- DIRECTIONS FOR THIS TASK
For each of the records below, write its text as a JSON list of strings with one string per line, leaving out blank lines.

(Items from a data source)
• • • • •
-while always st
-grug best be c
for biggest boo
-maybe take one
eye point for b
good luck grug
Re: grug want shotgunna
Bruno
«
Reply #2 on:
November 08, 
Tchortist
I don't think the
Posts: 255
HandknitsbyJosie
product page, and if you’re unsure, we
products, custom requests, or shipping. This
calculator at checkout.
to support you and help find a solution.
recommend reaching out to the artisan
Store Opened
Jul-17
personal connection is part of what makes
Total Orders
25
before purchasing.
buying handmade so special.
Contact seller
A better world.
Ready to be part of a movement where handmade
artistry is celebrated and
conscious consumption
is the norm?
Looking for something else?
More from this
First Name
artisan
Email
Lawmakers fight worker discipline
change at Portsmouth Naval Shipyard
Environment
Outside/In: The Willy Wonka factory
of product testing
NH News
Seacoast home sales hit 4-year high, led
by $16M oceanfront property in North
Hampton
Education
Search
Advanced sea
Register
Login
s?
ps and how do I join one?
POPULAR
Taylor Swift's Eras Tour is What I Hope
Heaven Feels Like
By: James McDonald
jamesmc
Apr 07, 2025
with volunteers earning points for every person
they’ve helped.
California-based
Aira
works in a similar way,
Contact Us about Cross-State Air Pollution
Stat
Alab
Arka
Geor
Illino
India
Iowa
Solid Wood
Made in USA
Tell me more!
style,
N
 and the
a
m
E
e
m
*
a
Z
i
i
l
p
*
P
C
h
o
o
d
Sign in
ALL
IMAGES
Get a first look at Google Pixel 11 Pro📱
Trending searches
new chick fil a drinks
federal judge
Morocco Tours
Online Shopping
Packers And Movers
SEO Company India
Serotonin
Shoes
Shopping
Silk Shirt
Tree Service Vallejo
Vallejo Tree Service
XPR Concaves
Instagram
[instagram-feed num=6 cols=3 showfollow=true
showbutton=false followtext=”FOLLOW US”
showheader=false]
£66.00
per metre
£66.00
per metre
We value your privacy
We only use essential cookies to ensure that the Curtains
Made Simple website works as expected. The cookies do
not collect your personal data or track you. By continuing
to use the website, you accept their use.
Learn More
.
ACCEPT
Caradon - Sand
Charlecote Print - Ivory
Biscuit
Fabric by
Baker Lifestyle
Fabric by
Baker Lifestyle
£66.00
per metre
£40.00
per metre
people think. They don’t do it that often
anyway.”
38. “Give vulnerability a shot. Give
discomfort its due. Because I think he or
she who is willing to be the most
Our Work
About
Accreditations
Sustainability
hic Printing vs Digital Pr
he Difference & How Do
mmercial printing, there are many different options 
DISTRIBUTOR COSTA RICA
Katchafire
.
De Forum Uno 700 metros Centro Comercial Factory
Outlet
• • • • •
- TASK ANSWER
[
  "-while always st",
  "-grug best be c",
  "for biggest boo",
  "-maybe take one",
  "eye point for b",
  "good luck grug",
  "Re: grug want shotgunna",
  "Bruno",
  "«",
  "Reply #2 on:",
  "November 08, ",
  "Tchortist",
  "I don't think the",
  "Posts: 255",
  "HandknitsbyJosie",
  "product page, and if you’re unsure, we",
  "products, custom requests, or shipping. This",
  "calculator at checkout.",
  "to support you and help find a solution.",
  "recommend reaching out to the artisan",
  "Store Opened",
  "Jul-17",
  "personal connection is part of what makes",
  "Total Orders",
  "25",
  "before purchasing.",
  "buying handmade so special.",
  "Contact seller",
  "A better world.",
  "Ready to be part of a movement where handmade",
  "artistry is celebrated and",
  "conscious consumption",
  "is the norm?",
  "Looking for something else?",
  "More from this",
  "First Name",
  "artisan",
  "Email",
  "Lawmakers fight worker discipline",
  "change at Portsmouth Naval Shipyard",
  "Environment",
  "Outside/In: The Willy Wonka factory",
  "of product testing",
  "NH News",
  "Seacoast home sales hit 4-year high, led",
  "by $16M oceanfront property in North",
  "Hampton",
  "Education",
  "Search",
  "Advanced sea",
  "Register",
  "Login",
  "s?",
  "ps and how do I join one?",
  "POPULAR",
  "Taylor Swift's Eras Tour is What I Hope",
  "Heaven Feels Like",
  "By: James McDonald",
  "jamesmc",
  "Apr 07, 2025",
  "with volunteers earning points for every person",
  "they’ve helped.",
  "California-based",
  "Aira",
  "works in a similar way,",
  "Contact Us about Cross-State Air Pollution",
  "Stat",
  "Alab",
  "Arka",
  "Geor",
  "Illino",
  "India",
  "Iowa",
  "Solid Wood",
  "Made in USA",
  "Tell me more!",
  "style,",
  "N",
  " and the",
  "a",
  "m",
  "E",
  "e",
  "m",
  "*",
  "a",
  "Z",
  "i",
  "i",
  "l",
  "p",
  "*",
  "P",
  "C",
  "h",
  "o",
  "o",
  "d",
  "Sign in",
  "ALL",
  "IMAGES",
  "Get a first look at Google Pixel 11 Pro📱",
  "Trending searches",
  "new chick fil a drinks",
  "federal judge",
  "Morocco Tours",
  "Online Shopping",
  "Packers And Movers",
  "SEO Company India",
  "Serotonin",
  "Shoes",
  "Shopping",
  "Silk Shirt",
  "Tree Service Vallejo",
  "Vallejo Tree Service",
  "XPR Concaves",
  "Instagram",
  "[instagram-feed num=6 cols=3 showfollow=true",
  "showbutton=false followtext=”FOLLOW US”",
  "showheader=false]",
  "£66.00",
  "per metre",
  "£66.00",
  "per metre",
  "We value your privacy",
  "We only use essential cookies to ensure that the Curtains",
  "Made Simple website works as expected. The cookies do",
  "not collect your personal data or track you. By continuing",
  "to use the website, you accept their use.",
  "Learn More",
  ".",
  "ACCEPT",
  "Caradon - Sand",
  "Charlecote Print - Ivory",
  "Biscuit",
  "Fabric by",
  "Baker Lifestyle",
  "Fabric by",
  "Baker Lifestyle",
  "£66.00",
  "per metre",
  "£40.00",
  "per metre",
  "people think. They don’t do it that often",
  "anyway.”",
  "38. “Give vulnerability a shot. Give",
  "discomfort its due. Because I think he or",
  "she who is willing to be the most",
  "Our Work",
  "About",
  "Accreditations",
  "Sustainability",
  "hic Printing vs Digital Pr",
  "he Difference & How Do",
  "mmercial printing, there are many different options ",
  "DISTRIBUTOR COSTA RICA",
  "Katchafire",
  ".",
  "De Forum Uno 700 metros Centro Comercial Factory",
  "Outlet"
]